When she stopped being able to walk on her own … I mourned.
When she stopped being able to stand on her own… I mourned.
When she stopped smiling… I mourned.
When she stopped recognizing me…I mourned.
When she stopped being able to take care of the simplest of daily tasks… I mourned.
All these things happened slowly and over time, So I thought I would be prepared for what was coming, In fact, I Prayed for her to be put out of her misery on many occasions. But when the time actually came and she took her last breath…I really mourned!! I wasn’t prepared to feel the feelings I had come over me. I missed my mom the moment she left, even though I felt like she was gone way before now. Somehow living in a world where I don’t have a mom seems very wrong.

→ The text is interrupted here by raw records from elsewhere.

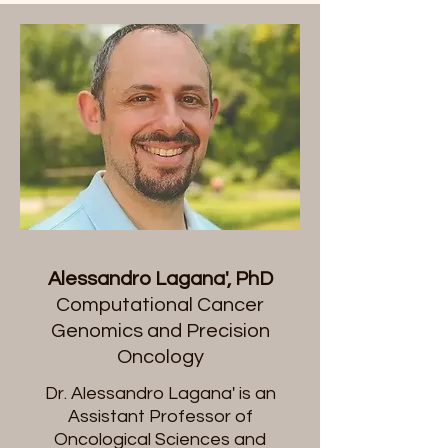
Alessandro Lagana', PhD
Computational Cancer
Genomics and Precision
Oncology
​Dr. Alessandro Lagana' is an
Assistant Professor of
Oncological Sciences and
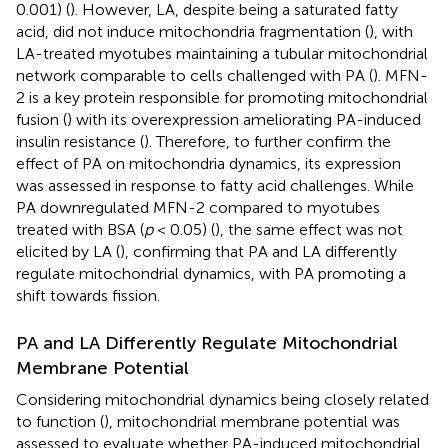
0.001) (
). However, LA, despite being a saturated fatty
acid, did not induce mitochondria fragmentation (
), with
LA-treated myotubes maintaining a tubular mitochondrial
network comparable to cells challenged with PA (
). MFN-
2 is a key protein responsible for promoting mitochondrial
fusion (
) with its overexpression ameliorating PA-induced
insulin resistance (
). Therefore, to further confirm the
effect of PA on mitochondria dynamics, its expression
was assessed in response to fatty acid challenges. While
PA downregulated MFN-2 compared to myotubes
treated with BSA (
p
< 0.05) (
), the same effect was not
elicited by LA (
), confirming that PA and LA differently
regulate mitochondrial dynamics, with PA promoting a
shift towards fission.
PA and LA Differently Regulate Mitochondrial
Membrane Potential
Considering mitochondrial dynamics being closely related
to function (
), mitochondrial membrane potential was
assessed to evaluate whether PA-induced mitochondrial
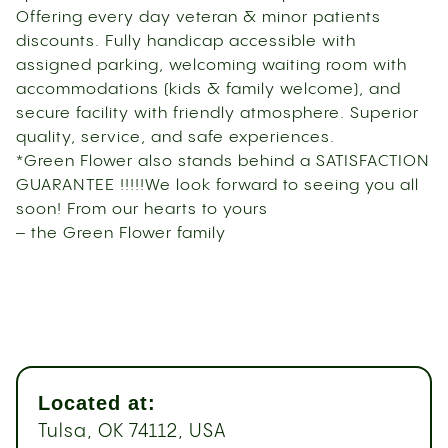
Offering every day veteran & minor patients
discounts. Fully handicap accessible with
assigned parking, welcoming waiting room with
accommodations (kids & family welcome), and
secure facility with friendly atmosphere. Superior
quality, service, and safe experiences.
*Green Flower also stands behind a SATISFACTION
GUARANTEE !!!!!We look forward to seeing you all
soon! From our hearts to yours
– the Green Flower family
Located at:
Tulsa, OK 74112, USA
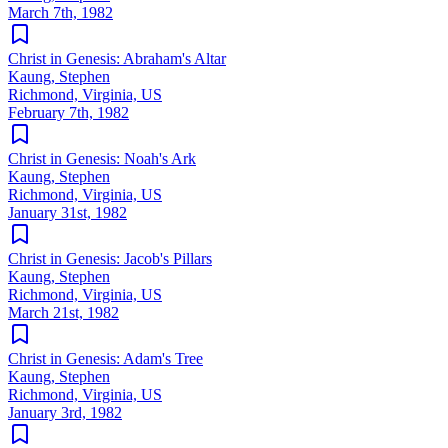
March 7th, 1982
Christ in Genesis: Abraham's Altar
Kaung, Stephen
Richmond, Virginia, US
February 7th, 1982
Christ in Genesis: Noah's Ark
Kaung, Stephen
Richmond, Virginia, US
January 31st, 1982
Christ in Genesis: Jacob's Pillars
Kaung, Stephen
Richmond, Virginia, US
March 21st, 1982
Christ in Genesis: Adam's Tree
Kaung, Stephen
Richmond, Virginia, US
January 3rd, 1982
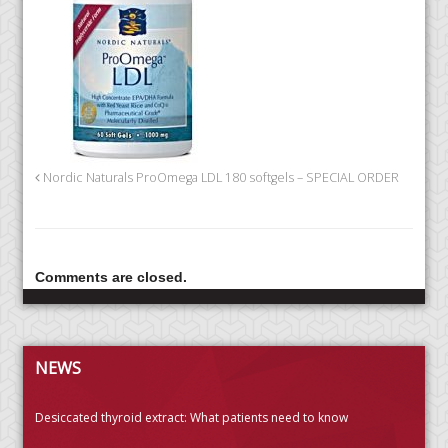
Nordic Naturals ProOmega LDL 180 softgels – SPECIAL ORDER
Comments are closed.
NEWS
Desiccated thyroid extract: What patients need to know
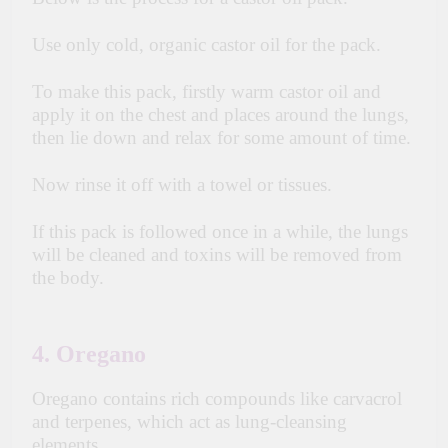
Use only cold, organic castor oil for the pack.
To make this pack, firstly warm castor oil and
apply it on the chest and places around the lungs,
then lie down and relax for some amount of time.
Now rinse it off with a towel or tissues.
If this pack is followed once in a while, the lungs
will be cleaned and toxins will be removed from
the body.
4. Oregano
Oregano contains rich compounds like carvacrol
and terpenes, which act as lung-cleansing
elements.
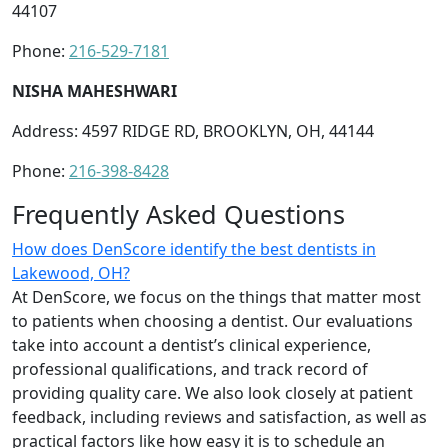
44107
Phone:
216-529-7181
NISHA MAHESHWARI
Address: 4597 RIDGE RD, BROOKLYN, OH, 44144
Phone:
216-398-8428
Frequently Asked Questions
How does DenScore identify the best dentists in
Lakewood, OH?
At DenScore, we focus on the things that matter most
to patients when choosing a dentist. Our evaluations
take into account a dentist’s clinical experience,
professional qualifications, and track record of
providing quality care. We also look closely at patient
feedback, including reviews and satisfaction, as well as
practical factors like how easy it is to schedule an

The only thing keeping me from totally losing it, is the fact that I know I have now gained an guardian angel who I call mom, who is happy and healthy and is able to walk, talk and smile again. I take comfort in that fact and the fact that I will see her again and all of these earthly trials are now over for her. She is so happy now. I really take comfort in that fact. I will mourn your presence here on earth, but I know I will see you again, and all those things I mourned for you will no longer be. I love you mom, Until we meet again.

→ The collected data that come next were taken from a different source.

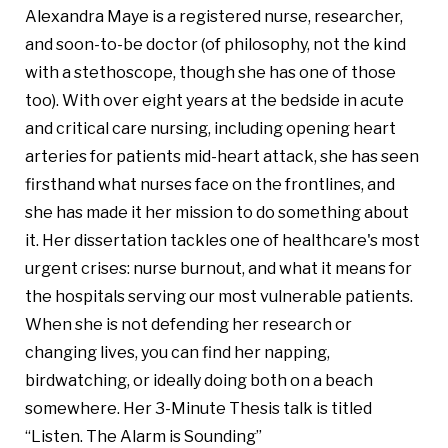
Alexandra Maye is a registered nurse, researcher,
and soon-to-be doctor (of philosophy, not the kind
with a stethoscope, though she has one of those
too). With over eight years at the bedside in acute
and critical care nursing, including opening heart
arteries for patients mid-heart attack, she has seen
firsthand what nurses face on the frontlines, and
she has made it her mission to do something about
it. Her dissertation tackles one of healthcare's most
urgent crises: nurse burnout, and what it means for
the hospitals serving our most vulnerable patients.
When she is not defending her research or
changing lives, you can find her napping,
birdwatching, or ideally doing both on a beach
somewhere. Her 3-Minute Thesis talk is titled
“Listen. The Alarm is Sounding”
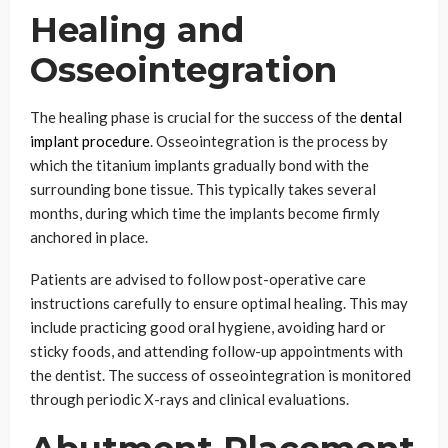
Healing and
Osseointegration
The healing phase is crucial for the success of the
dental
implant procedure
. Osseointegration is the process by
which the titanium implants gradually bond with the
surrounding bone tissue. This typically takes several
months, during which time the implants become firmly
anchored in place.
Patients are advised to follow post-operative care
instructions carefully to ensure optimal healing. This may
include practicing good oral hygiene, avoiding hard or
sticky foods, and attending follow-up appointments with
the dentist. The success of osseointegration is monitored
through periodic X-rays and clinical evaluations.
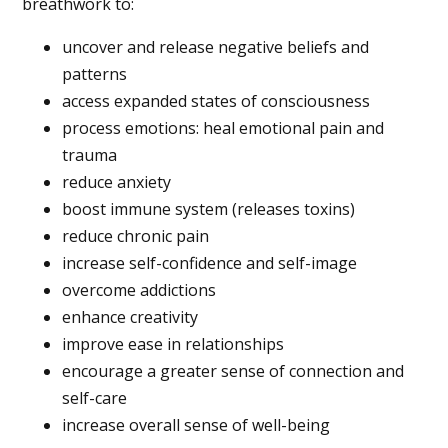
breathwork to:
uncover and release negative beliefs and
patterns
access expanded states of consciousness
process emotions: heal emotional pain and
trauma
reduce anxiety
boost immune system (releases toxins)
reduce chronic pain
increase self-confidence and self-image
overcome addictions
enhance creativity
improve ease in relationships
encourage a greater sense of connection and
self-care
increase overall sense of well-being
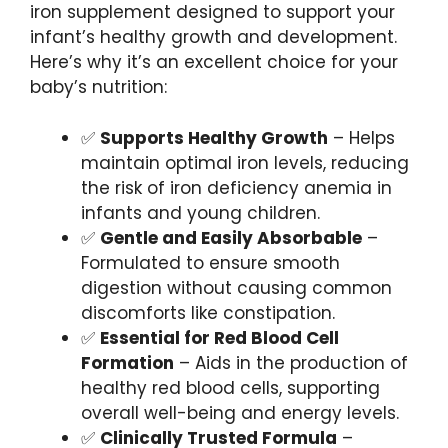
iron supplement designed to support your
infant’s healthy growth and development.
Here’s why it’s an excellent choice for your
baby’s nutrition:
✅
Supports Healthy Growth
– Helps
maintain optimal iron levels, reducing
the risk of iron deficiency anemia in
infants and young children.
✅
Gentle and Easily Absorbable
–
Formulated to ensure smooth
digestion without causing common
discomforts like constipation.
✅
Essential for Red Blood Cell
Formation
– Aids in the production of
healthy red blood cells, supporting
overall well-being and energy levels.
✅
Clinically Trusted Formula
–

4 thoughts on “Grieving My Mom”
God Bless you and your family, Janna. We have played cards with your mom even as she was in her decline and watched your dad help her through the exercise class up at the fitness center and shared meals at the Caregivers monthly meetings. Although we moved to St.George a year ago, we have followed along through Gary’s Facebook…Don and Carolyn Jepson.
Thanks for sharing Don!!
I’m so sorry for the loss of your mom. She was my visiting teacher and my son’s Sunday School teacher one year. We loved her so much. My mom passes away last year at the age of 76. I can totally relate to what you said about living in a world with no mom. We are so blessed to have the gospel in our lives. The only thing that gets me through is knowing that she isnt suffering and I will see her again.
The same things that will get you through. I still cry almost every day and am sad a lot but I know it will get easier. Give yourself the time you need to grieve.
Thank you so much for Sharing Diana! I’m sorry for you loss too. Not having a mom on this earth is such a new thing to get used to. I cry often but I know it will get easier.